Song by A. R. Rahman

from the album Dil Se.. soundtrack
- Released: 1998
- Studio: Panchathan Record Inn
- Genre: Bollywood; Filmi; Sufi; Pop-folk;
- Length: 6:48
- Label: Sony Classical; Venus; Varèse Sarabande;
- Composer: A. R. Rahman
- Lyricist: Gulzar
- Producer: A. R. Rahman

Audio sample
- file; help;

= Chaiyya Chaiyya =

"Chaiyya Chaiyya" is an Indian pop-folk song, featured in the soundtrack of the Bollywood film Dil Se.., released in 1998. Based on Sufi music and Urdu poetry, the single was derived from the lyrics of the song "Tere Ishq Nachaya", written by Bulleh Shah, with music composed by A.R. Rahman, written by Gulzar, and sung by Sukhwinder Singh and Sapna Awasthi. The accompanying music video was directed by Mani Ratnam and picturised on Shah Rukh Khan and Malaika Arora, where they perform the song on the top of a moving train.

==Composition==
The lyrics of "Chaiyya Chaiyya" are based on the Sufi folk song "Tere Ishq Nachaya", with lyrics written by poet Bulleh Shah. Singer Sukhwinder Singh originally suggested the song to A.R. Rahman who was looking for a Punjabi devotional song to include on the soundtrack of Dil Se... Gulzar subsequently rewrote the lyrics and changed the name to "Chaiyya Chaiyya". This song has been composed in the Raga Megh / Madhumad Sarang (both of which correspond to Madhyamavati in Carnatic Music).

In an interview called "Sadhanai Tamilargal" alongside Mani Ratnam and Vairamuthu, A. R. Rahman stated that the song was originally composed for his album Vande Mataram. But as it didn't fit in, he decided to show it to Mani Ratnam, who loves these kind of catchy tunes. The very first time hearing the song, Mani Ratnam decided to shoot the song on a train.

==Music video==
The video was filmed on top of the Ooty train, powered by X-Class Steam Locomotive (the Nilgiri Mountain Railway) in mountainous Tamil Nadu, southern India, while actor Shahrukh Khan dances with model/actress Malaika Arora and other dancers. The film was directed by Mani Ratnam and recorded by Santosh Sivan. The choreography was completed in four and half days by Farah Khan. No major back projections or post-production special effects were used in the music video.
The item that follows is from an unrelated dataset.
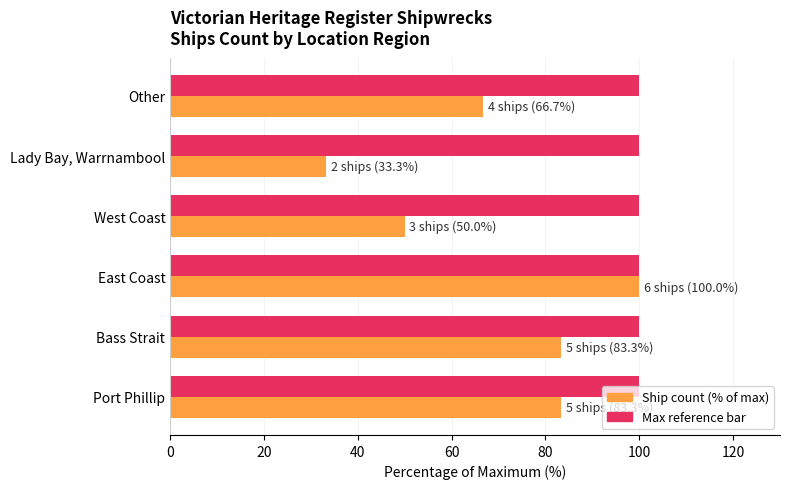

What is the minimum value shown in the chart?

33.3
Malaika Arora, one of the performers, recalls: "Would you believe it? Well, the 'Chaiya Chaiya' song was shot exactly as you see it on the screen: No camera tricks, no back projection, no post-production special effects!" She also said that "...One of the unit members tripped and hurt himself. Other than that, things were safe."

== Reception ==
"Chaiyya Chaiyya" was a critical and commercial success, selling over six million units in India, and earning a cult following internationally, which led to it often being cited as an influential track in Hindi cinema. In 2002, the BBC World Service conducted an international poll to choose the ten most popular songs of all time, on which "Chaiyya Chaiyya" finished at the ninth position.
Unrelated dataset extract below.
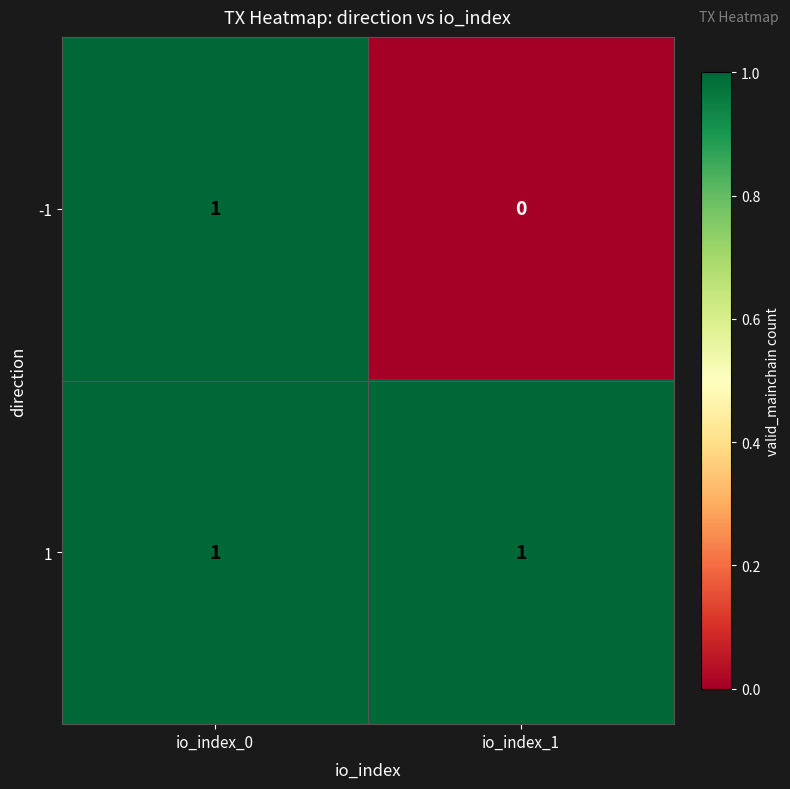

Which label corresponds to the smallest value in the chart?

io_index_1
=== Awards and nominations ===

Year: Award; Category; Recipients; Results
1999: Filmfare Awards; Best Lyricist; Gulzar; Won
Best Male Playback: Sukhwinder Singh; Won
Best Choreography: Farah Khan; Won
Star Screen Awards: Best Male Playback; Sukhwinder Singh; Won

== Legacy ==
"Chaiyya Chaiyya" became especially popular and the song has been featured in the film Inside Man (2006), in the musical Bombay Dreams, and in the television shows Smith and CSI: Miami. The Tamil dub of "Chaiyya Chaiyya", titled "Thaiyya Thaiyya", and the Telugu language dub also gained popularity in South India. In Indonesia, the song hit its popularity peak in 2010, following the viral video of First Police Brigadier rank Norman Kamaru covering the dance choreography. In 2006, Harris Jayaraj composed a song, "Orugalluke Pilla", for the film Sainikudu, whose background theme music was loosely inspired by "Chaiyya Chaiyya".

In 2023, Penn Masala sang the song in White House, ahead of Prime Minister Narendra Modi’s arrival.